Building on Lens earlier work in this project, the engineers have built a new patent data store, ported the old Lens patent data from the US, EP full-text, and WIPO full-text data into it and are in the process of aligning it with a common data model. The improved architecture will be next extended to implement Elasticsearch text indexing of patent meta records and linking other functionality.
Figure 1. Refactored architecture of The Lens patent and scholarly data with current (dark blue) and planned (light blue) data sources.
To gain insights into user preferences re access to bulk patent data or through APIs and interoperability requirements of data elements, we have conducted an online Lens API and web service survey and we share the preliminary results from 150 respondents in Figure 2. For updated results, please see the online survey report at: https://lensorg.typeform.com/report/QM6aMm/id12pfJNEwm6lBUz.
Figure 2. Preliminary responses from a user-engaged survey on the Lens Scholarly and potentially patent API and its web services
We are pleased to report that a Beta version of the Lens patent API will be released by the end of June in a test environment. API Implementation, documentation, and support infrastructure will be modeled based on the Lens scholarly API, including data schema. Please see https://docs.api.lens.org/.
INPADOC is a unique but incremental database (continuously evolving) since 1978, covers data from about 60M applications of more than 70 patent authorities, and has now almost 300M legal events. In this year, the Lens team started investigating its complexity and learning about its various features such as legal status, and timeline of legal events, and estimated expiration date of a patent. Since 2017, EPO has started harmonizing legal events to align with WIPO ST.27 standard and introduced a classification hierarchy for legal events. By 2019, EPO has improved the coverage of EP, JP and US legal event data in the INPADOC database. These include:
EP: a revision of the operating processes; availability of more data
JP: earlier availability of legal event data; complete revision of the operating processes; gaps closed
US: availability of information on the status of US applications and patents.
In this upcoming year, the Lens will implement various features at different stages. For example, starting with the Beta release of the patent API , the Lens will release the first stage of the legal status activity for a published patent application or a granted patent along with US assignment data and will provide information on the Latest owner of a patent, whenever available.
MIT’s Knowledge Futures Group and Lens.org are developing a Lens Labs portal that highlights relevant patent datasets, engages diverse communities with the broader Lens open innovation data, which includes linked scholarly data, MetaRecords, and other knowledge innovation artifacts, and surfaces science and technology influence on our society through the use of diverse open and granular metrics. Requirements for the portal site on lens.org are now developed and we are in the process of implementing the various features, linking various resources, and testing the site in the staging environment at https://www.lens.org/lens/labs.

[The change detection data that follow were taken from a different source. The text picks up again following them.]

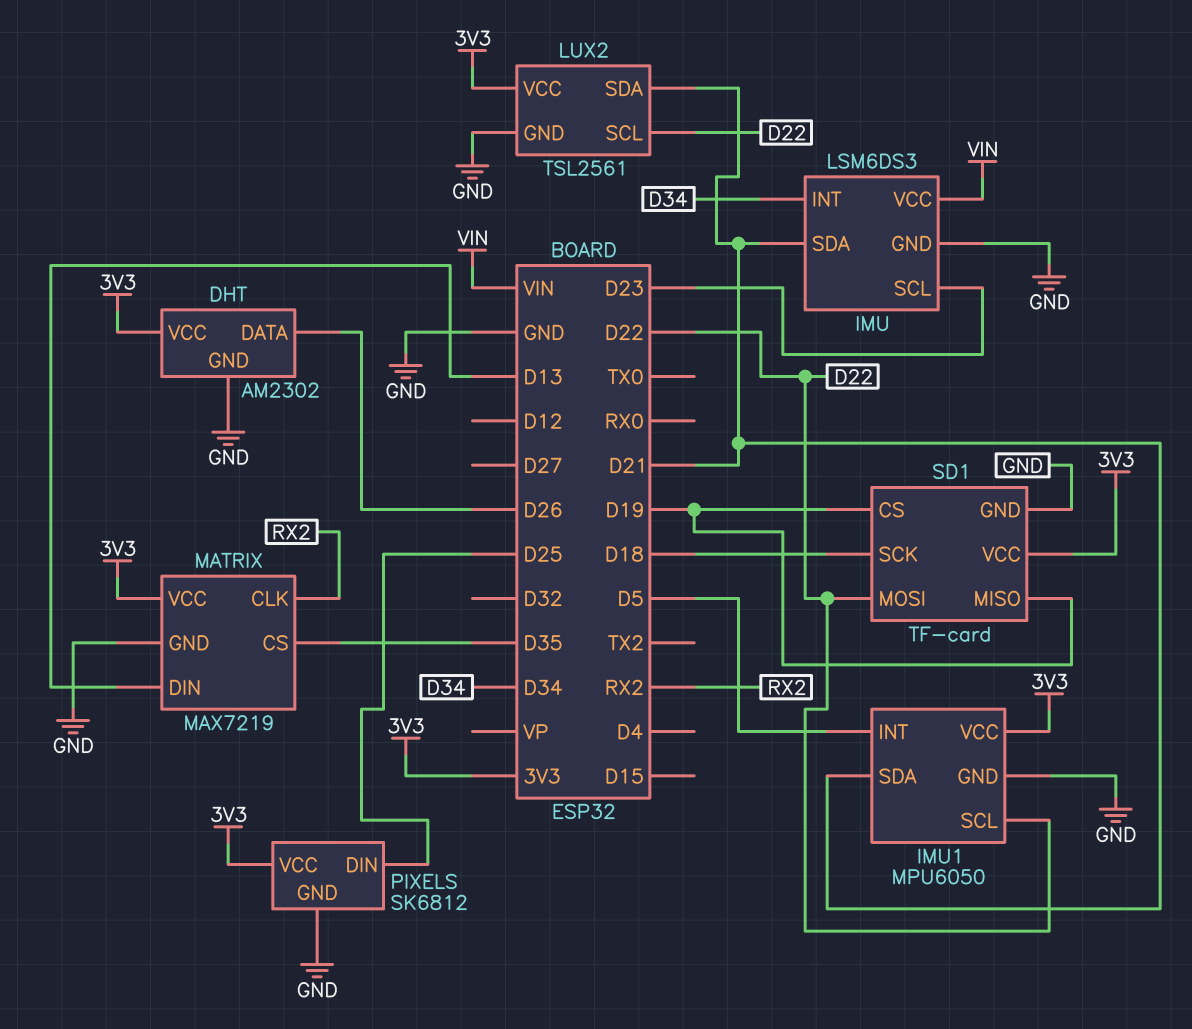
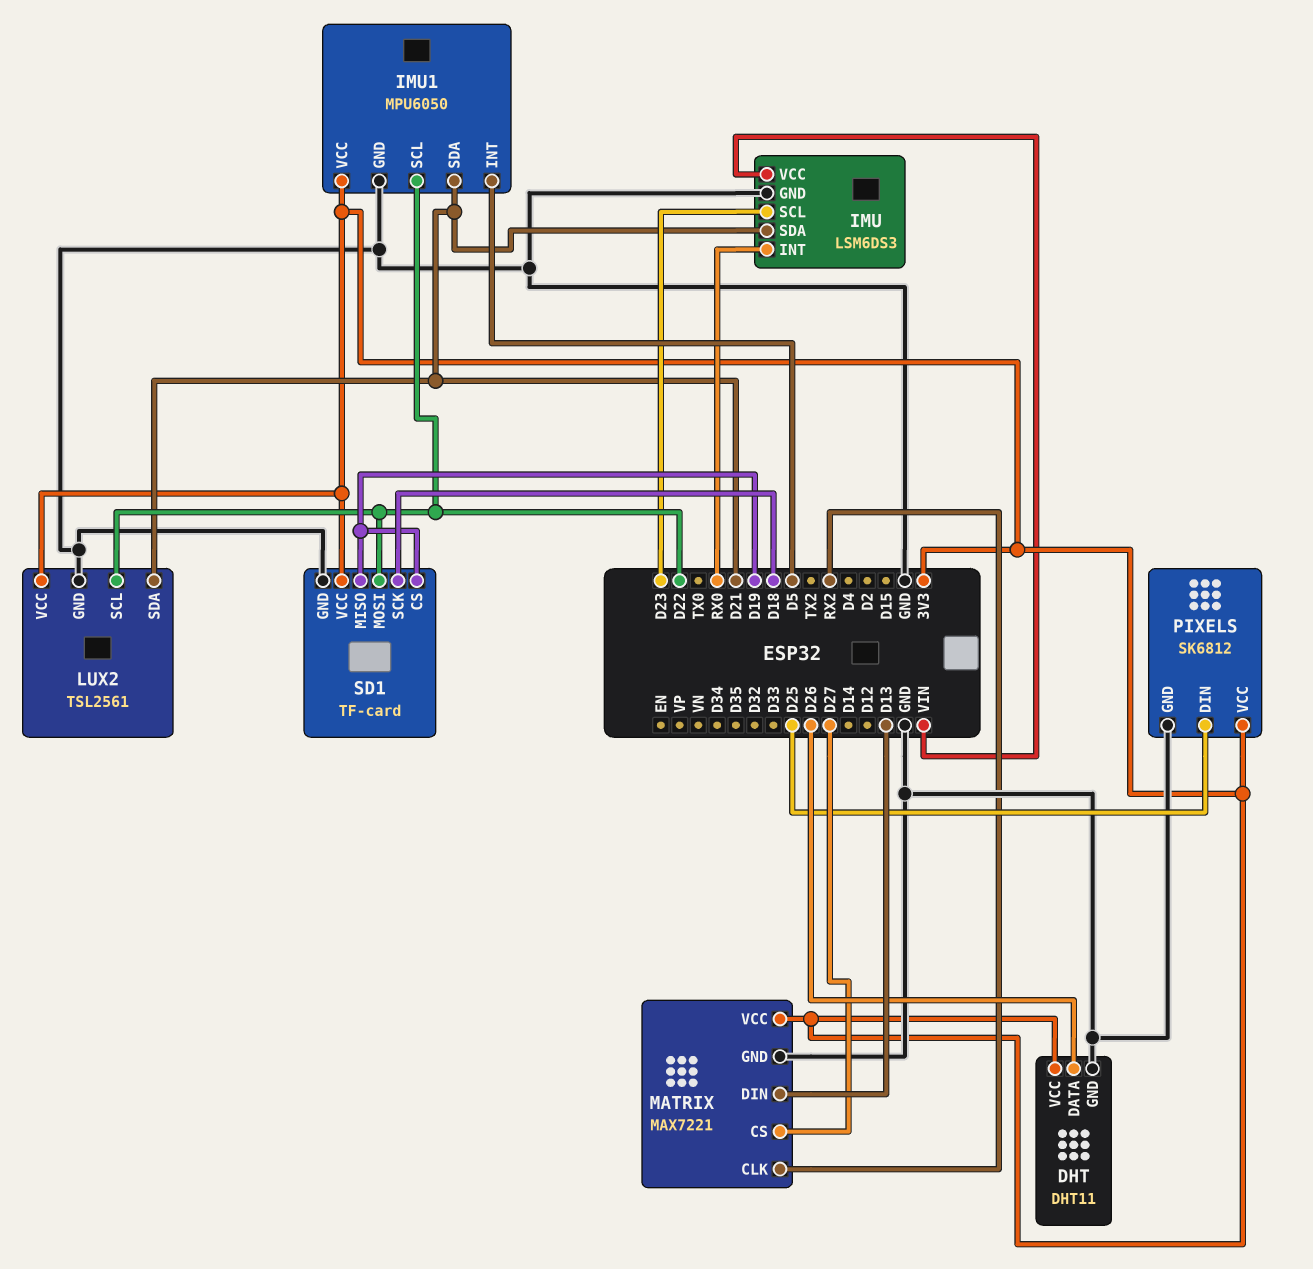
DHT: AM2302 -> DHT11
IMU pin INT: D34 -> RX0
MATRIX: MAX7219 -> MAX7221
MATRIX pin CS: D35 -> D27

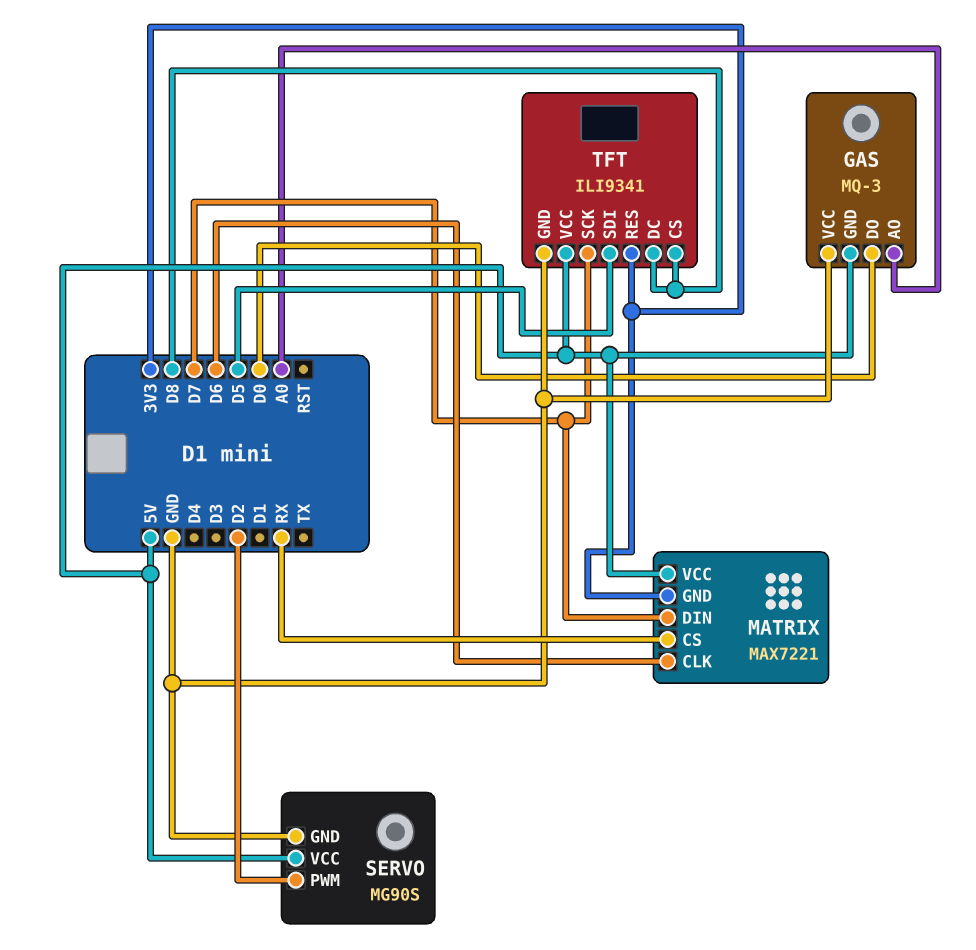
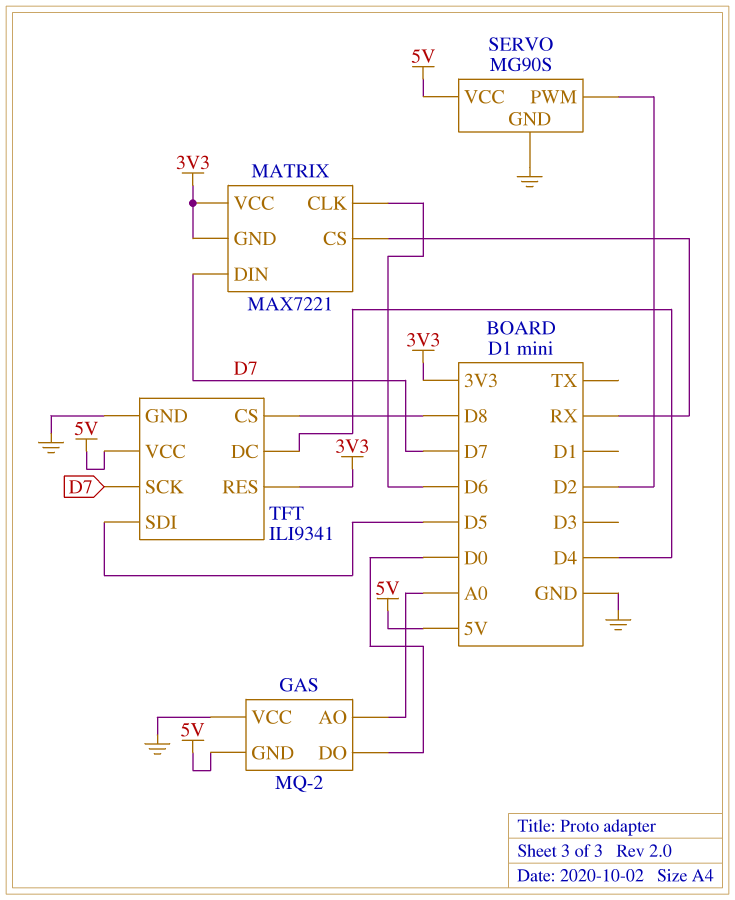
GAS: MQ-3 -> MQ-2
MATRIX pin VCC: 5V -> 3V3
TFT pin DC: D8 -> D4

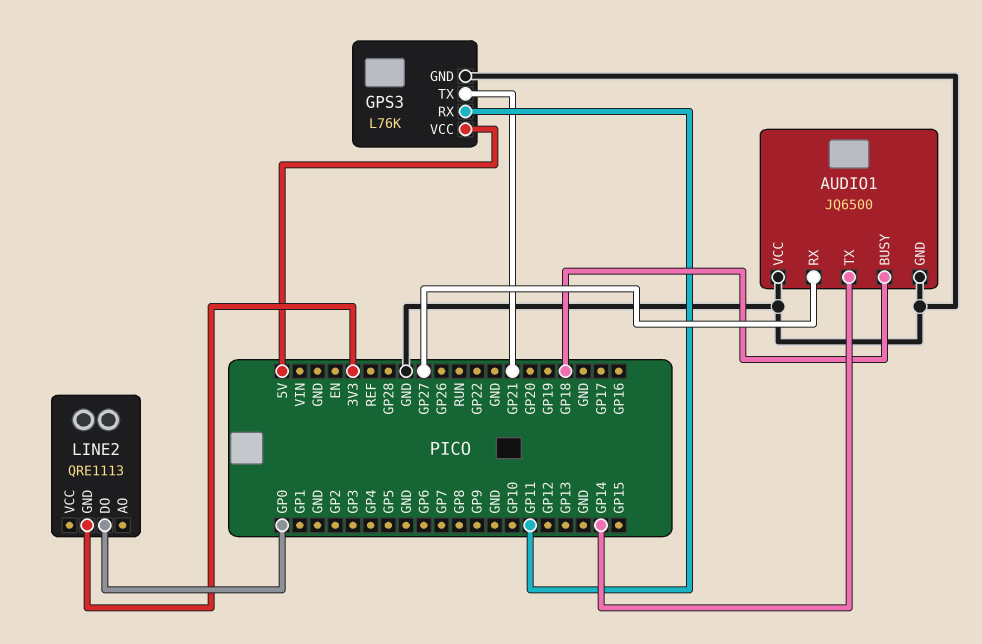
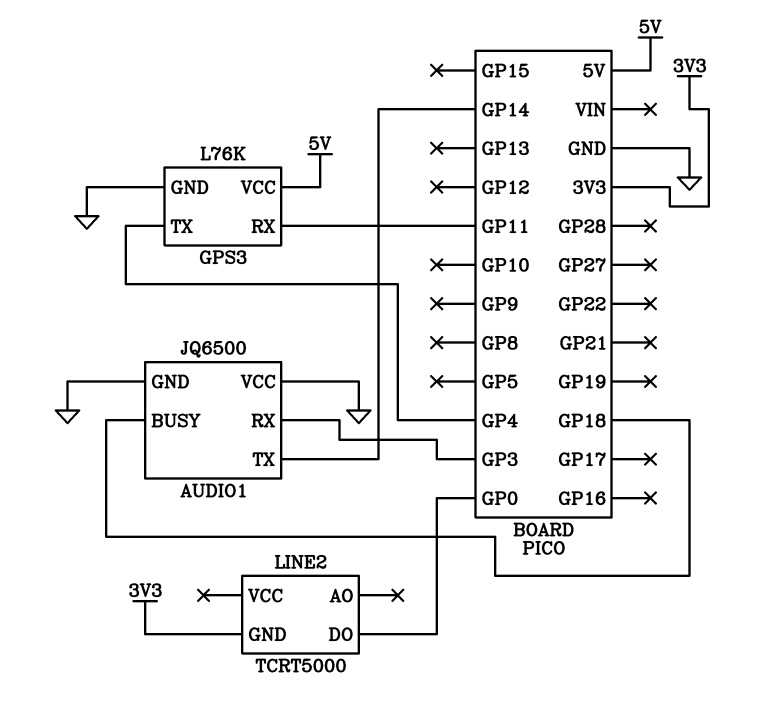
AUDIO1 pin RX: GP27 -> GP3
GPS3 pin TX: GP21 -> GP4
LINE2: QRE1113 -> TCRT5000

The site will feature links to the Lens API & Data facilities, the MIT bulk patent and scholarly works datasets and associated data schemas, as well as example dashboards for MIT and the Broad Institute. To enhance participation.
Presentation by OA Jefferson at the I3 Technical meeting in December 2019 (https://iii.pubpub.org/pub/2019-wg-agenda/release/3)
Presentation by OA Jefferson at the Broad institute on I3 and patent data collaboration in December 2019.
Webinar by OA Jefferson on the Lens open patent data to Science and technology observatory (OST) group in Paris who advises stakeholders in higher education by analyzing innovation research data and contributes to evaluation of public policies’ impact on October 2019
Webinar on prior art and patent data to IPOS (the Singapore patent office training branch) in March 2020.